- **EXERCISE DETAILS**: All lines from the one with "-infused comfort layer, topped" through the end of the records below are to be given again exactly, and nothing else.

━━━

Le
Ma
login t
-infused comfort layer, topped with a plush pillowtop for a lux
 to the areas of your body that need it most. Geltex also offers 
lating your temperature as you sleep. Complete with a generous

━━━

- **RESPONSE FOR THIS EXERCISE**:
-infused comfort layer, topped with a plush pillowtop for a lux
 to the areas of your body that need it most. Geltex also offers 
lating your temperature as you sleep. Complete with a generous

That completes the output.